Data Journalism as an Innovative Journalism Practice
Originally Published on March 11, 2023
Data journalism is widely regarded as an innovative form of journalism. In one of my earlier posts, I discussed key terms such as data journalism, big data, and open data to provide foundational insights into this evolving practice. Unlike traditional reporting, data journalism starts with the dataset. The process of story discovery differs significantly from routine journalism. In this approach, instead of initially posing questions to human sources, journalists begin by interrogating the dataset—technically speaking, not literally. This method can uncover new angles and generate diverse story ideas.
The process involves skimming and scanning through the dataset repeatedly. Each pass can reveal new data points and patterns that require further analysis. This iterative engagement with the data is at the core of data journalism.
While the concept of data journalism is relatively recent, its roots can be traced back to Philip Meyer’s book Precision Journalism, published in 1991. Meyer highlighted the potential of statistics and data analysis in improving news reporting. In the United States, the increasing availability of computers led to the digitisation of data, allowing journalists to analyse information on a much larger scale than was previously possible. This shift from manual to digital storage laid the groundwork for data-driven reporting.
Over time, data journalism has developed distinct models and workflows. While these vary by region and newsroom size, they share common elements. Notably, there is no single, universal model for producing a data story.
For instance, Paul Bradshaw (2010) proposed a simplified yet influential model consisting of the following steps:
Step 1- Finding the data
Step 2- Interrogating data
Step 3- Visualising data
Step 4- Mashing data
Similarly, Alexander Howard (2014) explains the flow of Data journalism as “gathering, cleaning, organizing, analysing, visualizing, and publishing data to support the creation of acts of journalism”

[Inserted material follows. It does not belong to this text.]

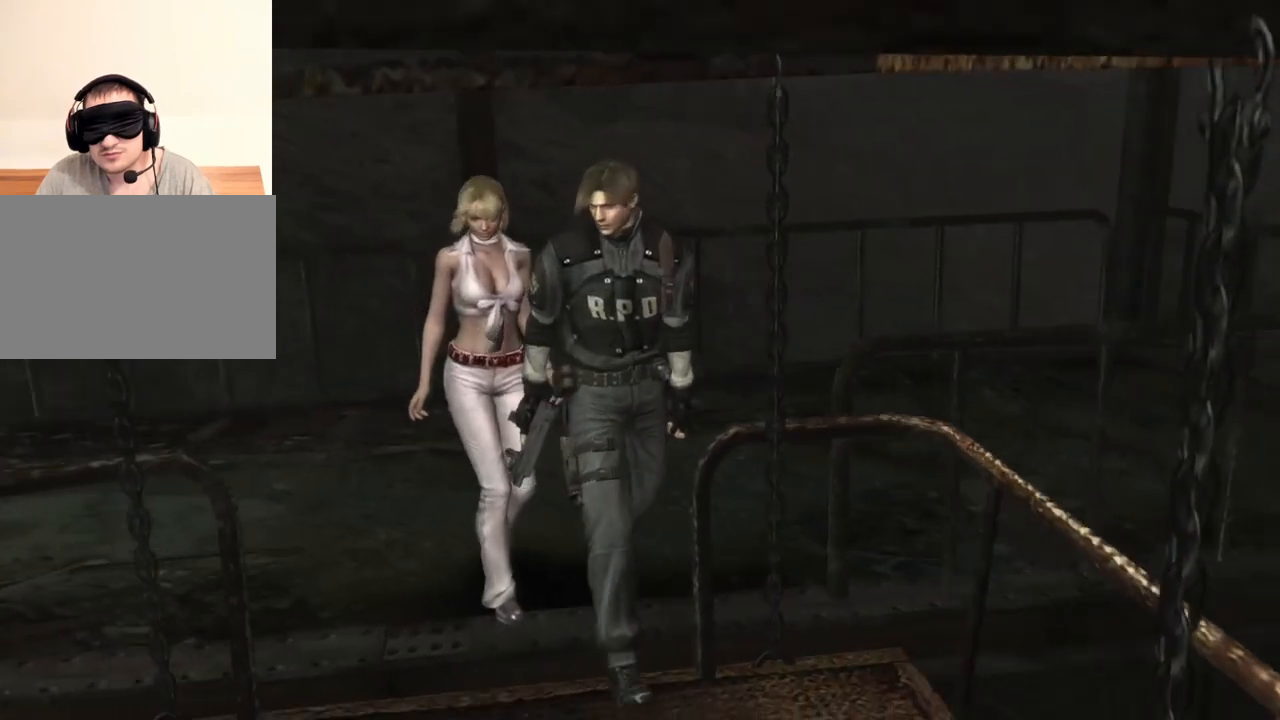
{"keys": ["e", "shift", "w"], "mouse": [], "events": [[67, "e", "down"], [134, "e", "up"], [200, "e", "down"], [300, "e", "up"], [334, "e", "down"], [434, "e", "up"], [467, "e", "down"]]}
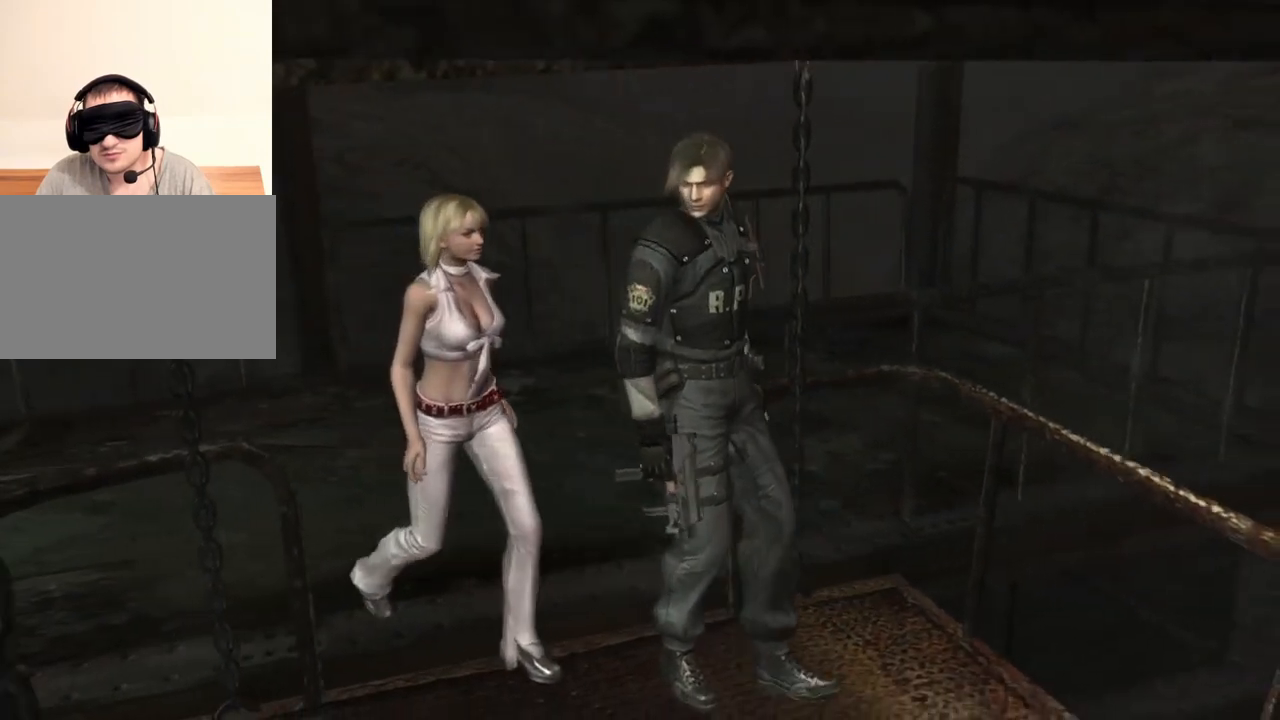
{"keys": ["shift", "w"], "mouse": [], "events": [[34, "e", "up"], [67, "e", "down"], [167, "e", "up"], [267, "e", "down"], [300, "e", "up"], [334, "e", "down"], [434, "e", "up"]]}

Major news organisations such as The Guardian have developed workflows based on their newsrooms. However, many steps remain consistent across contexts, such as data gathering and cleaning. As part of my doctoral research, I studied data journalism in the Indian context. This included analysing published data stories and conducting interviews with data journalists across India to understand the workflow they follow. Based on this research, the typical workflow in Indian newsrooms includes the following steps:
Story Idea/Finding the source of data
Data Extraction
Data Cleaning
Analysing Data
Interpreting Data
Reporting (Asking for opinions/comments)
Visualizing data
Writing news story
The above process is based on the research conducted as part of the PhD Program, and his model reflects the practical realities and constraints of Indian newsrooms, offering a contextual understanding of how data journalism is practiced on the ground.